On the Boardwalk next to the SkyWheel Landshark Bar and Grill provides a cool respite from the hot beach. With a seafood heavy menu and a blender working overtime the restaurant doesn’t really have an inside. It’s basically one large patio deck with full views of the beach and ocean. Although famous for its Margaritaville singing owner, Landshark has plenty of dishes and drinks for all ages. The Fish Sandwich is the catch of the day grilled or blackened and goes perfectly with a Southern Sweet Tea.
American Tap House at Broadway on the Beach provides a refined pub experience. Living up to its name with over 40 beers on tap the ATH uses fresh high quality ingredients sourced locally when possible and all dishes have a southern flare. This is one of the few non-chain restaurants at Broadway at the Beach and it doesn’t disappoint with Dry Rubbed Wings and Grilled South Carolina Grouper. While Tap House is in the name, the bar has a variety of house-made cocktails such as the Strawberry Jam featuring locally distilled Firefly White Lighting Moonshine. The restaurant also has a large patio outside and some 20 HD TVs inside.

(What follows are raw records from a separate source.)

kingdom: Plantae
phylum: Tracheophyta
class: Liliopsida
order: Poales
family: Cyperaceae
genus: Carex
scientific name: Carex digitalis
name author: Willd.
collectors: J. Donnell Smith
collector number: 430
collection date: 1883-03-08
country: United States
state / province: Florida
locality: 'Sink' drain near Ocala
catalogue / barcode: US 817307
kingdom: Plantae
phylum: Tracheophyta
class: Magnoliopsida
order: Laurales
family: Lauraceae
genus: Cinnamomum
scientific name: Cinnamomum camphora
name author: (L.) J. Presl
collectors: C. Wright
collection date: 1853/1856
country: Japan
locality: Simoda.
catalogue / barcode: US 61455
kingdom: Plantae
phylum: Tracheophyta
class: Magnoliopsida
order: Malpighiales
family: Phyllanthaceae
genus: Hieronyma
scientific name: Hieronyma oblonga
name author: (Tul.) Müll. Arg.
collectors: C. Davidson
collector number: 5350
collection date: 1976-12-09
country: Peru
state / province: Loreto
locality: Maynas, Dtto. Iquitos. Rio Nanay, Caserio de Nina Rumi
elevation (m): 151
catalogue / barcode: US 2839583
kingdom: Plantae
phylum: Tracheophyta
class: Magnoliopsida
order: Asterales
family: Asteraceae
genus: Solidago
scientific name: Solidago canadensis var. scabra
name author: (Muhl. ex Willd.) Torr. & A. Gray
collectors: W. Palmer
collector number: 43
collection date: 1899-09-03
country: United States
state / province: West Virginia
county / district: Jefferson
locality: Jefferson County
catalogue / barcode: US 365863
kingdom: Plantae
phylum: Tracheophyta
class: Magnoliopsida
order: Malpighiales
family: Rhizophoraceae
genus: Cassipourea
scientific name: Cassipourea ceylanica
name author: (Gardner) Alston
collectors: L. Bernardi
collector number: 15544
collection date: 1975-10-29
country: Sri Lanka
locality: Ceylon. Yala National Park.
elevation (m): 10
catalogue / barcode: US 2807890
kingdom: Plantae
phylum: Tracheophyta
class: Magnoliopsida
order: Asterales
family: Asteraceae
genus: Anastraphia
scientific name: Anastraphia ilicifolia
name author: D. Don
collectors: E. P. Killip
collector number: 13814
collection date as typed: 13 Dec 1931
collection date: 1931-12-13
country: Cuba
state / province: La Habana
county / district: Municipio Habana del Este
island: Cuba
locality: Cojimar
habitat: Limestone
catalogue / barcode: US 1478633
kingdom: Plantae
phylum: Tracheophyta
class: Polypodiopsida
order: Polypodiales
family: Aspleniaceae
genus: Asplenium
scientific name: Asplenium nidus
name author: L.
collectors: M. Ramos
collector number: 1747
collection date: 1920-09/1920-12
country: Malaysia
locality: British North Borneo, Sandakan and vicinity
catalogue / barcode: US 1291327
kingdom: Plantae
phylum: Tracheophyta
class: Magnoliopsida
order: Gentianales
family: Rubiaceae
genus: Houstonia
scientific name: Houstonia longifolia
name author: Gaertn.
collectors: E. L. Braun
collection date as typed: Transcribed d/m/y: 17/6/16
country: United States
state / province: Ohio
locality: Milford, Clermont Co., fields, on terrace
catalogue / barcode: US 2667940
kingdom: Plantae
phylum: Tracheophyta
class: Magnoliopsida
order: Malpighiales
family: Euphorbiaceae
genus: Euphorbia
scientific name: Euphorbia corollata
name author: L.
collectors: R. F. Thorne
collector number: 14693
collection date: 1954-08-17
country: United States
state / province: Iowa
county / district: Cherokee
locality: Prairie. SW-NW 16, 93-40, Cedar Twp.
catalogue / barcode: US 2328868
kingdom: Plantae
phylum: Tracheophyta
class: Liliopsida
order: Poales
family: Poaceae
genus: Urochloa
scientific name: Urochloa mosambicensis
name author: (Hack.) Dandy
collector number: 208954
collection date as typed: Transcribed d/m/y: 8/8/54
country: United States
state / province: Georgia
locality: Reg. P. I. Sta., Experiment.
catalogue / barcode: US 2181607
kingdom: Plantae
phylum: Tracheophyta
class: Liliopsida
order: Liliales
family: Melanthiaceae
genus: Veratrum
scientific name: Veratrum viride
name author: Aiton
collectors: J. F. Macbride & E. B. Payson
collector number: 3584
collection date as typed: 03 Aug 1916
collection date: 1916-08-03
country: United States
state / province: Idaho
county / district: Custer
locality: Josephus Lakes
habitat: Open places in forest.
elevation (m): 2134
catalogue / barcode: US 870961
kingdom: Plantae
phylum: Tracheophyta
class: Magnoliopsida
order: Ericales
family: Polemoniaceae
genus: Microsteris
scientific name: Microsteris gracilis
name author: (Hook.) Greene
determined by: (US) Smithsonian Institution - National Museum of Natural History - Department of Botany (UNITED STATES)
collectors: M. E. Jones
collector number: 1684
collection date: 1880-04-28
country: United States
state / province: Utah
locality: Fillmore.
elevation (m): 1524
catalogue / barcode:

On the third floor of the Second Avenue Pier is the Pier View Open Air Bar providing casual seaside dining. There is a wraparound deck with comfy couches and soft chairs for taking the view while the inside has ceiling fans to cool you off. With a small, but tasty menu of snacks, sandwiches and burgers, guests can dine while watching the tide come in.
Fishing in Myrtle Beach
Most fishing charters are located in the town of Little River on the border with North Carolina, about 25 minutes north of Myrtle Beach proper. That is because here is where the Little River enters the Atlantic Ocean and the marinas of the Intracoastal Waterway are plentiful. There is also the most variety of fishing in this area from the river, including inlets and bays to open ocean.